» How to complete this task: Please reproduce every line of the material below, character for character, without any changes.

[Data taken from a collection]
---------------
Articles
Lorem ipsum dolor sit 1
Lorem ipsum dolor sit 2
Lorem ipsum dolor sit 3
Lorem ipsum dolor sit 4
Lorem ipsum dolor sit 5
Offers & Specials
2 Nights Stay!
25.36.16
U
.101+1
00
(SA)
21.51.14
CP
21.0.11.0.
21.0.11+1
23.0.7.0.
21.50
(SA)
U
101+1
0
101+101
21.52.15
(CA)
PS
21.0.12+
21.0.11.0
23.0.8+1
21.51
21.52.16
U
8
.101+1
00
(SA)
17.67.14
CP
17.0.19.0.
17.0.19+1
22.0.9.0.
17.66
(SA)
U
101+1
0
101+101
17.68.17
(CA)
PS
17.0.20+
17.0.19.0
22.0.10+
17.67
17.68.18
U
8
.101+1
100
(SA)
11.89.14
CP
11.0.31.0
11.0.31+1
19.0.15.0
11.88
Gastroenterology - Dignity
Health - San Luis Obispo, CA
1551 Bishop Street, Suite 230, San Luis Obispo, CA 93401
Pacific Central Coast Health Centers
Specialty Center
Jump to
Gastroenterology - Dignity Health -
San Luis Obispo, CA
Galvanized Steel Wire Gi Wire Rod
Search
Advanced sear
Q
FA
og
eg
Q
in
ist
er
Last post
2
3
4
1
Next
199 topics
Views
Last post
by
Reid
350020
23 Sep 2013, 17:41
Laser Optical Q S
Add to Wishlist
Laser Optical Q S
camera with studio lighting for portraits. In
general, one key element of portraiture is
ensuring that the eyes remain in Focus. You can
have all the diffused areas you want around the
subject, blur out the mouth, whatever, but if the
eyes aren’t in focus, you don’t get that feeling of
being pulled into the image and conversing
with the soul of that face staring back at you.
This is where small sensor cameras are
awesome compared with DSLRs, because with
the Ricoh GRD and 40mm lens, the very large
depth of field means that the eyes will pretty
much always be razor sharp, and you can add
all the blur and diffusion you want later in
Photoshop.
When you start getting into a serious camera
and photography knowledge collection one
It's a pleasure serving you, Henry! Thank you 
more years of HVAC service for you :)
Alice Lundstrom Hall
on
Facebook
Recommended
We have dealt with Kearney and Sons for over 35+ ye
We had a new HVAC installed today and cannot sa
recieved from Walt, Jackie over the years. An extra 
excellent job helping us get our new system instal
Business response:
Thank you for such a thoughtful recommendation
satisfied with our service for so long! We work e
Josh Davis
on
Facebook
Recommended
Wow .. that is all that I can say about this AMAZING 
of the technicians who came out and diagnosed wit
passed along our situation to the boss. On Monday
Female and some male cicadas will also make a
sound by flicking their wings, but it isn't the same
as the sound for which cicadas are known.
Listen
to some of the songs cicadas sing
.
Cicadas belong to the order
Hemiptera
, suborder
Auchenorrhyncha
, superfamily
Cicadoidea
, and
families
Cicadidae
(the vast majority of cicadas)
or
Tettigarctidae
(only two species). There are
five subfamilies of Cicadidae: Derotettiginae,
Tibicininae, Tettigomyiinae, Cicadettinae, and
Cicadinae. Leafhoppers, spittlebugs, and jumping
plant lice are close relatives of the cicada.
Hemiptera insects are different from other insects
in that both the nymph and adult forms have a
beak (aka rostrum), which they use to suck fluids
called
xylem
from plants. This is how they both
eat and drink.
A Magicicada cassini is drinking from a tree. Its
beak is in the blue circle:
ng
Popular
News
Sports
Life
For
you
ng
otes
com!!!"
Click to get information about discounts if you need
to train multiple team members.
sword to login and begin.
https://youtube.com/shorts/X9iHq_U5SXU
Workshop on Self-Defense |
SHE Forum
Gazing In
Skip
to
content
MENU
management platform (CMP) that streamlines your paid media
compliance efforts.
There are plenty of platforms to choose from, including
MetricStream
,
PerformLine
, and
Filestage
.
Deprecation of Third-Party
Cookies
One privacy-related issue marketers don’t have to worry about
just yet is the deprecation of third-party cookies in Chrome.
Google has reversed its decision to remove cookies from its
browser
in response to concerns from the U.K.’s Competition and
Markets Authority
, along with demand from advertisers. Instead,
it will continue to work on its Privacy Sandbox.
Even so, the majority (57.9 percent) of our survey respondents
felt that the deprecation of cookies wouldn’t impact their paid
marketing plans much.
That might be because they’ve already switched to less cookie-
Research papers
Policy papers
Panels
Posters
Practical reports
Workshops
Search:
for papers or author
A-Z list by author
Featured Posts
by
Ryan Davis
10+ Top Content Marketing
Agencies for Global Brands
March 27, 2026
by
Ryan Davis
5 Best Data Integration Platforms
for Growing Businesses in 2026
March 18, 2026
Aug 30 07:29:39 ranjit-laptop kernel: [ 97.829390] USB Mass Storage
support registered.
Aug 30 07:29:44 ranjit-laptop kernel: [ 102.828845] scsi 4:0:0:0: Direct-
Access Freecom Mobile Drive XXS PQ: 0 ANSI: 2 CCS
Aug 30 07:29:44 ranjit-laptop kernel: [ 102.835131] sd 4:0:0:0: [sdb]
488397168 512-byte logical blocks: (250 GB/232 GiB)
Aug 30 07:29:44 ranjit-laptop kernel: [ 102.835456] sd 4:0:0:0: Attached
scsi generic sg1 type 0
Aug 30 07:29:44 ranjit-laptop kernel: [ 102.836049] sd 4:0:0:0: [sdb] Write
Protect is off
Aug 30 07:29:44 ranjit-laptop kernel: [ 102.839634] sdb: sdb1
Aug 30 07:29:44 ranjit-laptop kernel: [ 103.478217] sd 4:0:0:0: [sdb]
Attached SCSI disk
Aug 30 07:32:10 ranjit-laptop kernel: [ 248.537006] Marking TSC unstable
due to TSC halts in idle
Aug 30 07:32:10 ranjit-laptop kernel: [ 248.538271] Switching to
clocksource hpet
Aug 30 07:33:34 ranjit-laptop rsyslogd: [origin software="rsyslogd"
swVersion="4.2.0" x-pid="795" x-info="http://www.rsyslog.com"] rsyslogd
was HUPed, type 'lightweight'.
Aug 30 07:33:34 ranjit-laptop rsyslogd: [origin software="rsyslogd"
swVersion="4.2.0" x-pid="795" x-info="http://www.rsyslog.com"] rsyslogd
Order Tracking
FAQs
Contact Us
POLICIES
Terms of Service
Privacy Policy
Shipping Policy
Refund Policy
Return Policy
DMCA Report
---------------
» Response to this exercise:
Articles
Lorem ipsum dolor sit 1
Lorem ipsum dolor sit 2
Lorem ipsum dolor sit 3
Lorem ipsum dolor sit 4
Lorem ipsum dolor sit 5
Offers & Specials
2 Nights Stay!
25.36.16
U
.101+1
00
(SA)
21.51.14
CP
21.0.11.0.
21.0.11+1
23.0.7.0.
21.50
(SA)
U
101+1
0
101+101
21.52.15
(CA)
PS
21.0.12+
21.0.11.0
23.0.8+1
21.51
21.52.16
U
8
.101+1
00
(SA)
17.67.14
CP
17.0.19.0.
17.0.19+1
22.0.9.0.
17.66
(SA)
U
101+1
0
101+101
17.68.17
(CA)
PS
17.0.20+
17.0.19.0
22.0.10+
17.67
17.68.18
U
8
.101+1
100
(SA)
11.89.14
CP
11.0.31.0
11.0.31+1
19.0.15.0
11.88
Gastroenterology - Dignity
Health - San Luis Obispo, CA
1551 Bishop Street, Suite 230, San Luis Obispo, CA 93401
Pacific Central Coast Health Centers
Specialty Center
Jump to
Gastroenterology - Dignity Health -
San Luis Obispo, CA
Galvanized Steel Wire Gi Wire Rod
Search
Advanced sear
Q
FA
og
eg
Q
in
ist
er
Last post
2
3
4
1
Next
199 topics
Views
Last post
by
Reid
350020
23 Sep 2013, 17:41
Laser Optical Q S
Add to Wishlist
Laser Optical Q S
camera with studio lighting for portraits. In
general, one key element of portraiture is
ensuring that the eyes remain in Focus. You can
have all the diffused areas you want around the
subject, blur out the mouth, whatever, but if the
eyes aren’t in focus, you don’t get that feeling of
being pulled into the image and conversing
with the soul of that face staring back at you.
This is where small sensor cameras are
awesome compared with DSLRs, because with
the Ricoh GRD and 40mm lens, the very large
depth of field means that the eyes will pretty
much always be razor sharp, and you can add
all the blur and diffusion you want later in
Photoshop.
When you start getting into a serious camera
and photography knowledge collection one
It's a pleasure serving you, Henry! Thank you 
more years of HVAC service for you :)
Alice Lundstrom Hall
on
Facebook
Recommended
We have dealt with Kearney and Sons for over 35+ ye
We had a new HVAC installed today and cannot sa
recieved from Walt, Jackie over the years. An extra 
excellent job helping us get our new system instal
Business response:
Thank you for such a thoughtful recommendation
satisfied with our service for so long! We work e
Josh Davis
on
Facebook
Recommended
Wow .. that is all that I can say about this AMAZING 
of the technicians who came out and diagnosed wit
passed along our situation to the boss. On Monday
Female and some male cicadas will also make a
sound by flicking their wings, but it isn't the same
as the sound for which cicadas are known.
Listen
to some of the songs cicadas sing
.
Cicadas belong to the order
Hemiptera
, suborder
Auchenorrhyncha
, superfamily
Cicadoidea
, and
families
Cicadidae
(the vast majority of cicadas)
or
Tettigarctidae
(only two species). There are
five subfamilies of Cicadidae: Derotettiginae,
Tibicininae, Tettigomyiinae, Cicadettinae, and
Cicadinae. Leafhoppers, spittlebugs, and jumping
plant lice are close relatives of the cicada.
Hemiptera insects are different from other insects
in that both the nymph and adult forms have a
beak (aka rostrum), which they use to suck fluids
called
xylem
from plants. This is how they both
eat and drink.
A Magicicada cassini is drinking from a tree. Its
beak is in the blue circle:
ng
Popular
News
Sports
Life
For
you
ng
otes
com!!!"
Click to get information about discounts if you need
to train multiple team members.
sword to login and begin.
https://youtube.com/shorts/X9iHq_U5SXU
Workshop on Self-Defense |
SHE Forum
Gazing In
Skip
to
content
MENU
management platform (CMP) that streamlines your paid media
compliance efforts.
There are plenty of platforms to choose from, including
MetricStream
,
PerformLine
, and
Filestage
.
Deprecation of Third-Party
Cookies
One privacy-related issue marketers don’t have to worry about
just yet is the deprecation of third-party cookies in Chrome.
Google has reversed its decision to remove cookies from its
browser
in response to concerns from the U.K.’s Competition and
Markets Authority
, along with demand from advertisers. Instead,
it will continue to work on its Privacy Sandbox.
Even so, the majority (57.9 percent) of our survey respondents
felt that the deprecation of cookies wouldn’t impact their paid
marketing plans much.
That might be because they’ve already switched to less cookie-
Research papers
Policy papers
Panels
Posters
Practical reports
Workshops
Search:
for papers or author
A-Z list by author
Featured Posts
by
Ryan Davis
10+ Top Content Marketing
Agencies for Global Brands
March 27, 2026
by
Ryan Davis
5 Best Data Integration Platforms
for Growing Businesses in 2026
March 18, 2026
Aug 30 07:29:39 ranjit-laptop kernel: [ 97.829390] USB Mass Storage
support registered.
Aug 30 07:29:44 ranjit-laptop kernel: [ 102.828845] scsi 4:0:0:0: Direct-
Access Freecom Mobile Drive XXS PQ: 0 ANSI: 2 CCS
Aug 30 07:29:44 ranjit-laptop kernel: [ 102.835131] sd 4:0:0:0: [sdb]
488397168 512-byte logical blocks: (250 GB/232 GiB)
Aug 30 07:29:44 ranjit-laptop kernel: [ 102.835456] sd 4:0:0:0: Attached
scsi generic sg1 type 0
Aug 30 07:29:44 ranjit-laptop kernel: [ 102.836049] sd 4:0:0:0: [sdb] Write
Protect is off
Aug 30 07:29:44 ranjit-laptop kernel: [ 102.839634] sdb: sdb1
Aug 30 07:29:44 ranjit-laptop kernel: [ 103.478217] sd 4:0:0:0: [sdb]
Attached SCSI disk
Aug 30 07:32:10 ranjit-laptop kernel: [ 248.537006] Marking TSC unstable
due to TSC halts in idle
Aug 30 07:32:10 ranjit-laptop kernel: [ 248.538271] Switching to
clocksource hpet
Aug 30 07:33:34 ranjit-laptop rsyslogd: [origin software="rsyslogd"
swVersion="4.2.0" x-pid="795" x-info="http://www.rsyslog.com"] rsyslogd
was HUPed, type 'lightweight'.
Aug 30 07:33:34 ranjit-laptop rsyslogd: [origin software="rsyslogd"
swVersion="4.2.0" x-pid="795" x-info="http://www.rsyslog.com"] rsyslogd
Order Tracking
FAQs
Contact Us
POLICIES
Terms of Service
Privacy Policy
Shipping Policy
Refund Policy
Return Policy
DMCA Report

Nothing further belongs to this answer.